WHAT IS EXPECTED: Reproduce the data below word for word, leaving out the picture markers.

[Excerpts from a dataset]
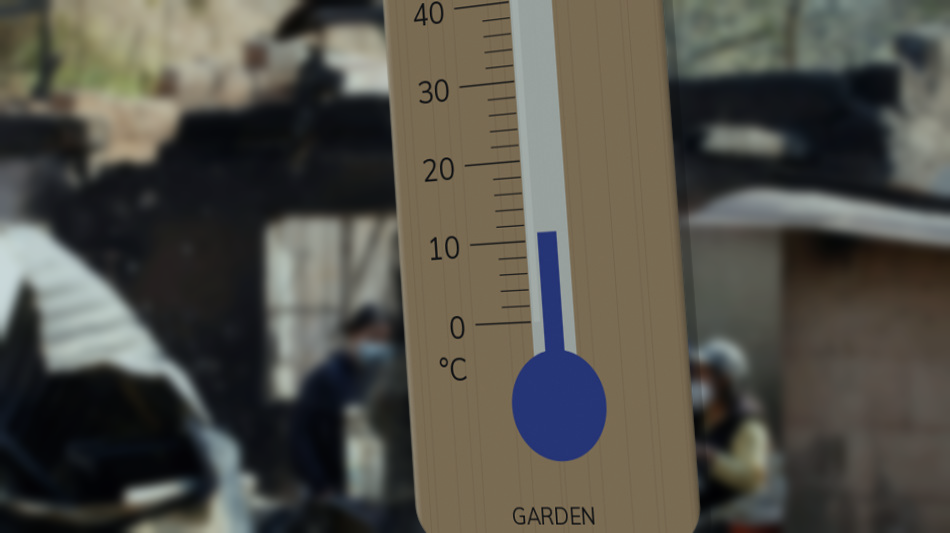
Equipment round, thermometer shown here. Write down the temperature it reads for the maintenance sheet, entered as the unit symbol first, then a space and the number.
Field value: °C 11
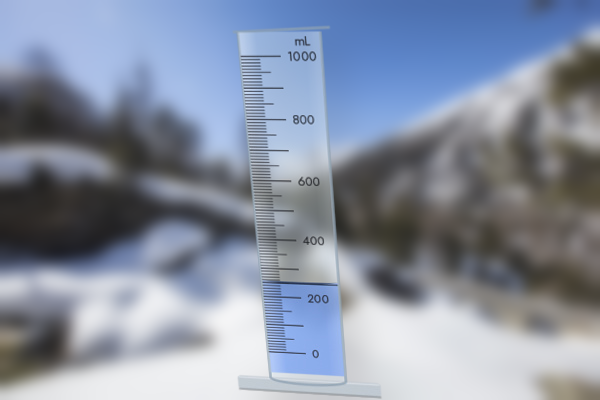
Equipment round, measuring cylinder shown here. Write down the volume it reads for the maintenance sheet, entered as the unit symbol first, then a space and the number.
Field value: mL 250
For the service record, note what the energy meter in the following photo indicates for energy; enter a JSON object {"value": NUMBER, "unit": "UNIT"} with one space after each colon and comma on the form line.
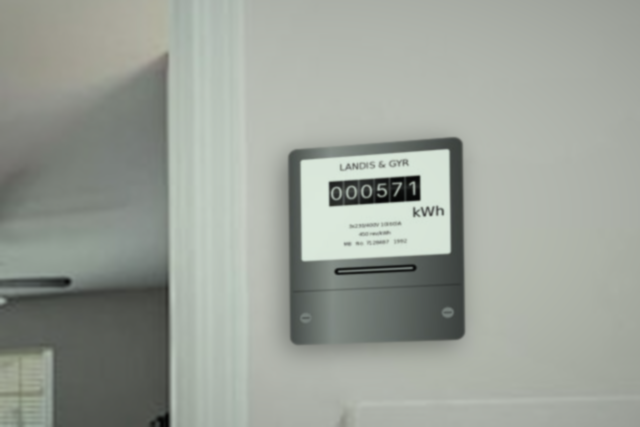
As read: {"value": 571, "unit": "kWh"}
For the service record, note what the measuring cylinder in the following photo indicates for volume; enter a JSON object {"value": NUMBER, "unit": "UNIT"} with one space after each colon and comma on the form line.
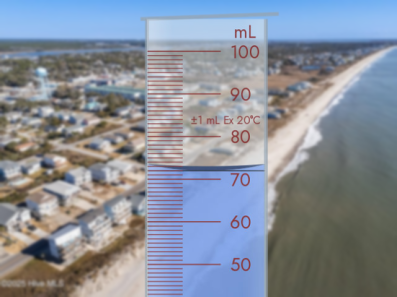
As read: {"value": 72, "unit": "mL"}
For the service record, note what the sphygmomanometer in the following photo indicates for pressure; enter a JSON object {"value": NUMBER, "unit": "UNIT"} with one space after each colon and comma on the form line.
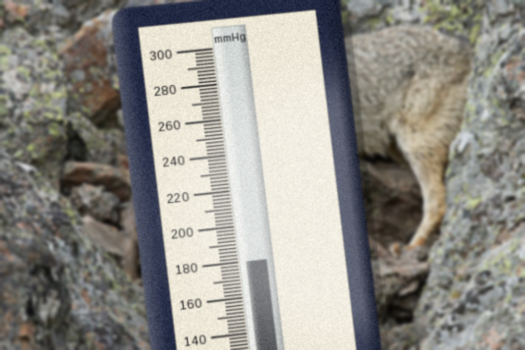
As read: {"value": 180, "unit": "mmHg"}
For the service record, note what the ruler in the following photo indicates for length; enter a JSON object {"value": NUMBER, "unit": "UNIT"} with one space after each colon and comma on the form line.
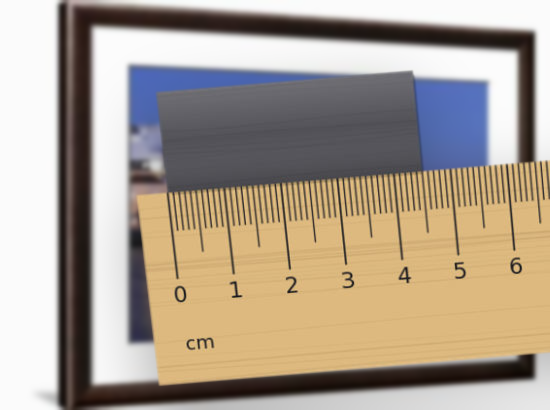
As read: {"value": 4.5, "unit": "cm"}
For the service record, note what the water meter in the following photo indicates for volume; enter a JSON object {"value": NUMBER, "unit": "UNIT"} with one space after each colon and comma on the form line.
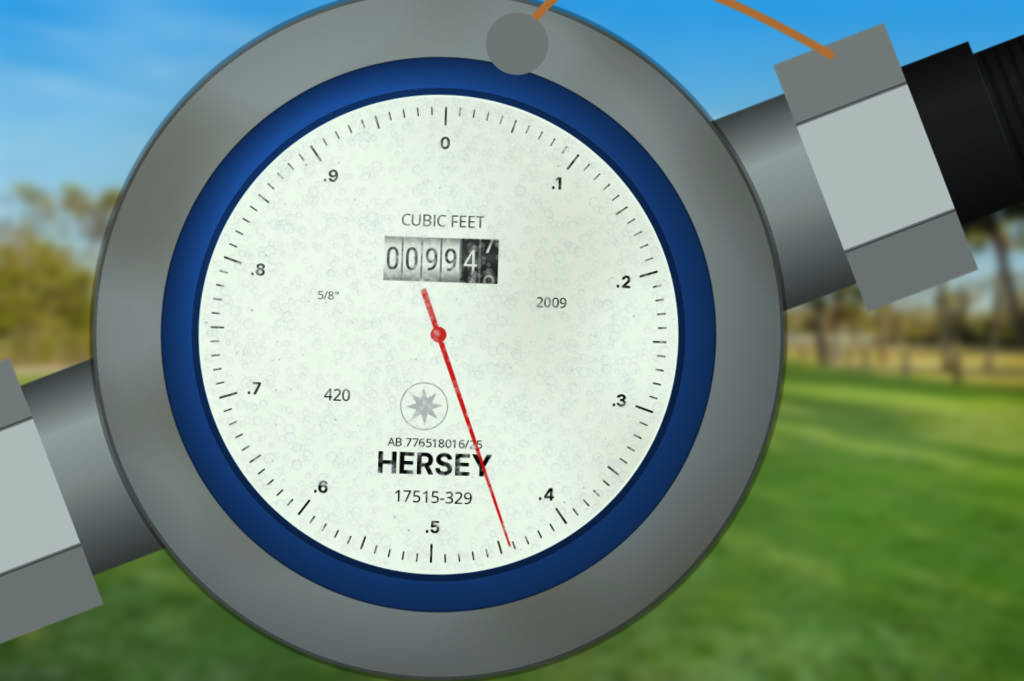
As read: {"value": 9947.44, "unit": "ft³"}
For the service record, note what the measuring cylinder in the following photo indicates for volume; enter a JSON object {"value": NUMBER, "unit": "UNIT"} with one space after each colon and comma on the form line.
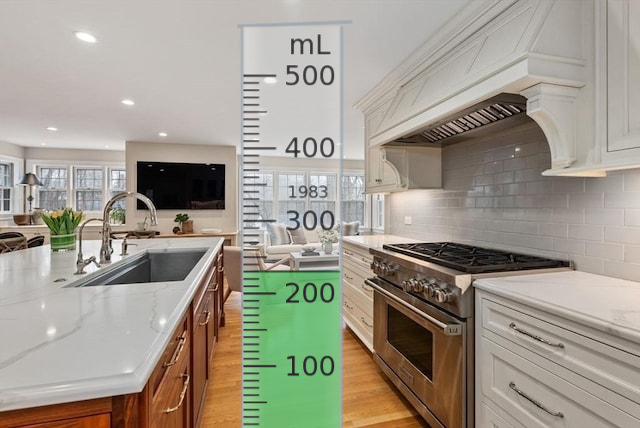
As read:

RESPONSE BOX:
Equipment round, thermometer shown here. Write down the temperature it reads for the maintenance sheet, entered as the unit symbol first, then a space and the number.
Field value: °C 11
Equipment round, measuring cylinder shown here. Write down the volume it reads for the maintenance sheet, entered as the unit symbol first, then a space and the number.
Field value: mL 250
For the service record, note what the energy meter in the following photo indicates for energy; enter a JSON object {"value": NUMBER, "unit": "UNIT"} with one space after each colon and comma on the form line.
As read: {"value": 571, "unit": "kWh"}
For the service record, note what the measuring cylinder in the following photo indicates for volume; enter a JSON object {"value": NUMBER, "unit": "UNIT"} with one space after each colon and comma on the form line.
As read: {"value": 72, "unit": "mL"}
For the service record, note what the sphygmomanometer in the following photo indicates for pressure; enter a JSON object {"value": NUMBER, "unit": "UNIT"} with one space after each colon and comma on the form line.
As read: {"value": 180, "unit": "mmHg"}
For the service record, note what the ruler in the following photo indicates for length; enter a JSON object {"value": NUMBER, "unit": "UNIT"} with one space after each colon and comma on the form line.
As read: {"value": 4.5, "unit": "cm"}
For the service record, note what the water meter in the following photo indicates for volume; enter a JSON object {"value": NUMBER, "unit": "UNIT"} with one space after each colon and comma on the form line.
As read: {"value": 9947.44, "unit": "ft³"}
For the service record, note what the measuring cylinder in the following photo indicates for volume; enter a JSON object {"value": NUMBER, "unit": "UNIT"} with one space after each colon and comma on the form line.
As read:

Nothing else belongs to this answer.